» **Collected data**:
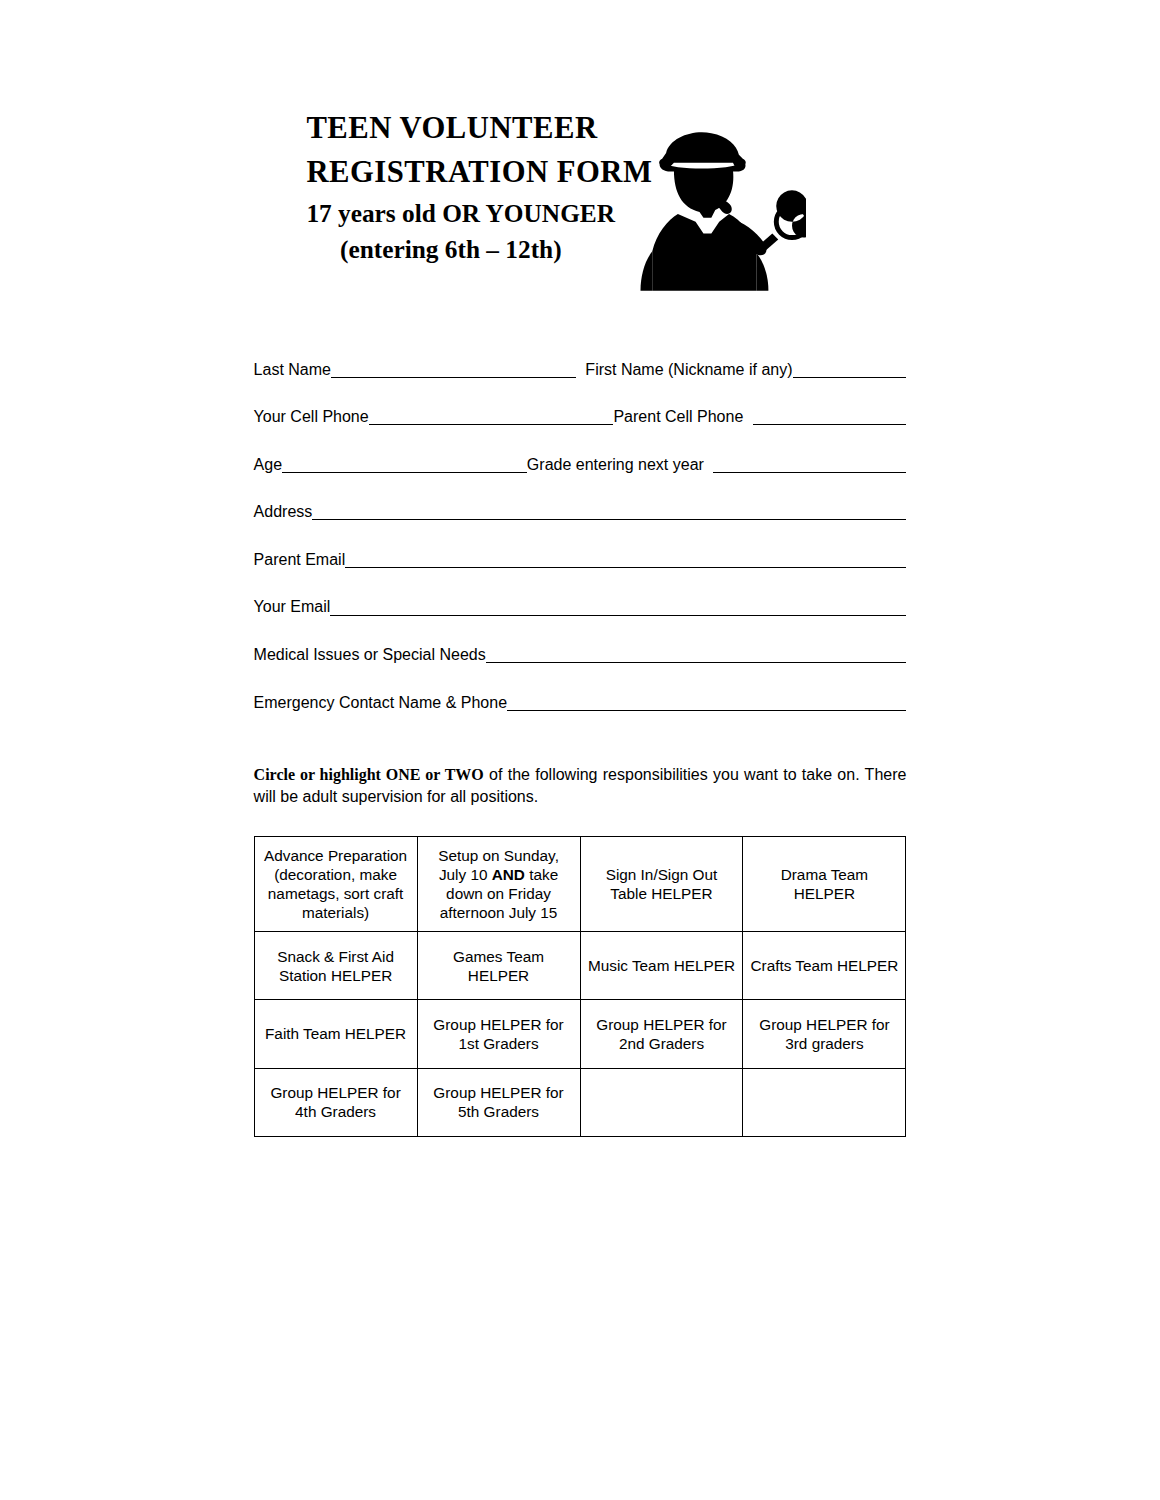TEEN VOLUNTEER
REGISTRATION FORM
17 years old OR YOUNGER (entering 6th – 12th)
Last Name First Name (Nickname if any)
Your Cell Phone Parent Cell Phone
Age Grade entering next year
Address
Parent Email
Your Email
Medical Issues or Special Needs
Emergency Contact Name & Phone
Circle or highlight ONE or TWO of the following responsibilities you want to take on. There will be adult supervision for all positions.
| Advance Preparation (decoration, make nametags, sort craft materials) | Setup on Sunday, July 10 AND take down on Friday afternoon July 15 | Sign In/Sign Out Table HELPER | Drama Team HELPER |
| Snack & First Aid Station HELPER | Games Team HELPER | Music Team HELPER | Crafts Team HELPER |
| Faith Team HELPER | Group HELPER for 1st Graders | Group HELPER for 2nd Graders | Group HELPER for 3rd graders |
| Group HELPER for 4th Graders | Group HELPER for 5th Graders | | |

» **Exercise instructions**: The result should consist solely of the lines from the one that contains "Medical Issues or Special Needs" to the last line of the records above, reproduced exactly.

» **Task answer**:
Medical Issues or Special Needs
Emergency Contact Name & Phone
Circle or highlight ONE or TWO of the following responsibilities you want to take on. There will be adult supervision for all positions.
| Advance Preparation (decoration, make nametags, sort craft materials) | Setup on Sunday, July 10 AND take down on Friday afternoon July 15 | Sign In/Sign Out Table HELPER | Drama Team HELPER |
| Snack & First Aid Station HELPER | Games Team HELPER | Music Team HELPER | Crafts Team HELPER |
| Faith Team HELPER | Group HELPER for 1st Graders | Group HELPER for 2nd Graders | Group HELPER for 3rd graders |
| Group HELPER for 4th Graders | Group HELPER for 5th Graders | | |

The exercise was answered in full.